There are many ways to define the propery of semisimple for a ring $R$. My favourite is the “left global dimension zero approach”: a ring $R$ is left semisimple if every left $R$-module is projective, which is just the same thing as saying that every left $R$-module is injective. In particular, ideals are direct summands, and an easy application of Zorn’s lemma shows that $R$ can be written as a direct product of minimal left ideals, which is actually a finite sum because $R$ contains $1$.

An attack of Schur’s lemma yields the famous Wedderburn-Artin theorem: a ring $R$ is semisimple if and only if it is the finite direct product of matrix rings over division rings.

Since $R$ can be written as a finite direct product of minimal left ideals, we see that $R$ must be Noetherian and Artinian.
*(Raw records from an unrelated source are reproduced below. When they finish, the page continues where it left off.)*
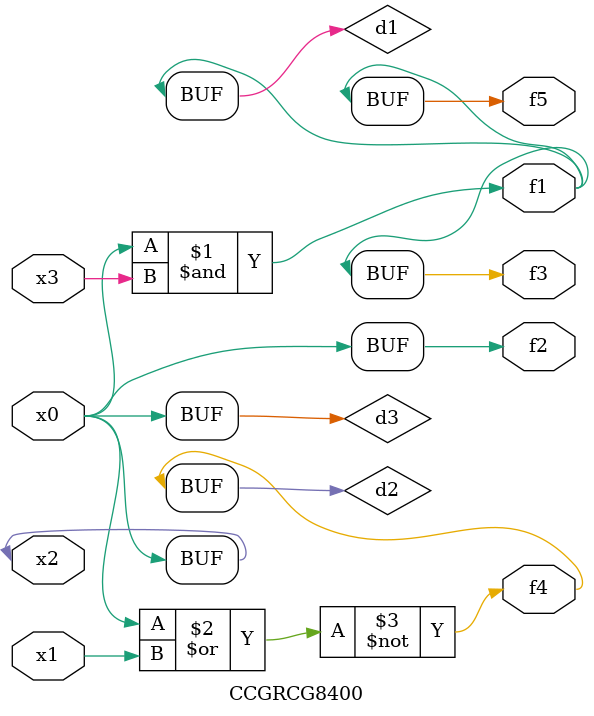
<source format=v>
module CCGRCG8400(
	input x0, x1, x2, x3,
	output f1, f2, f3, f4, f5
);

	wire d1, d2, d3;

	and (d1, x2, x3);
	nor (d2, x0, x1);
	buf (d3, x0, x2);
	assign f1 = d1;
	assign f2 = d3;
	assign f3 = d1;
	assign f4 = d2;
	assign f5 = d1;
endmodule

</source>
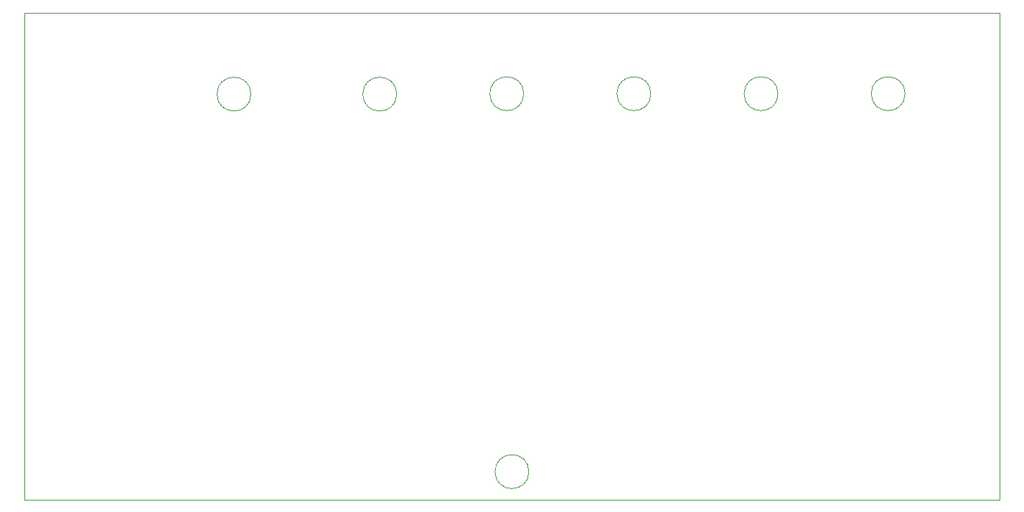
<source format=gbr>
%TF.GenerationSoftware,KiCad,Pcbnew,(5.1.7-0-10_14)*%
%TF.CreationDate,2021-01-19T07:42:21-05:00*%
%TF.ProjectId,Power Supply,506f7765-7220-4537-9570-706c792e6b69,rev?*%
%TF.SameCoordinates,Original*%
%TF.FileFunction,Profile,NP*%
%FSLAX46Y46*%
G04 Gerber Fmt 4.6, Leading zero omitted, Abs format (unit mm)*
G04 Created by KiCad (PCBNEW (5.1.7-0-10_14)) date 2021-01-19 07:42:21*
%MOMM*%
%LPD*%
G01*
G04 APERTURE LIST*
%TA.AperFunction,Profile*%
%ADD10C,0.050000*%
%TD*%
G04 APERTURE END LIST*
D10*
X127000000Y-101700000D02*
G75*
G03*
X127000000Y-101700000I-2000000J0D01*
G01*
X94200000Y-57125000D02*
G75*
G03*
X94200000Y-57125000I-2000000J0D01*
G01*
X171390000Y-57075000D02*
G75*
G03*
X171390000Y-57075000I-2000000J0D01*
G01*
X156390000Y-57075000D02*
G75*
G03*
X156390000Y-57075000I-2000000J0D01*
G01*
X141390000Y-57075000D02*
G75*
G03*
X141390000Y-57075000I-2000000J0D01*
G01*
X126390000Y-57075000D02*
G75*
G03*
X126390000Y-57075000I-2000000J0D01*
G01*
X111400000Y-57125000D02*
G75*
G03*
X111400000Y-57125000I-2000000J0D01*
G01*
X182500000Y-47500000D02*
X67500000Y-47500000D01*
X182500000Y-105000000D02*
X182500000Y-47500000D01*
X67500000Y-105000000D02*
X182500000Y-105000000D01*
X67500000Y-47500000D02*
X67500000Y-105000000D01*
M02*

</source>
Is the converse true?

Of course not! Here is a minimal counterexample: $\Z/4$. This ring cannot be semisimple. Indeed if it were, by the Wedderburn-Artin theorem, it would be a direct product of fields since it is commutative. It is not a field so it is not $\F_4$, and the only other possibility is $\Z/2\times\Z/2$, which it is also not isomorphic to since $\Z/4$ is cyclic.

We don’t have to appeal to the Wedderburn-Artin theorem however: the reduction map $\Z/4\to\Z/2$ makes $\Z/2$ into a $\Z/4$-module. If $\Z/4$ were semisimple, then $\Z/2$ would be a projective $\Z/4$-module, and hence at the very least as abelian groups, $\Z/2$ would be a direct summand of $\Z/4$, which is also nonsensical.

Can you think of a noncommutative example?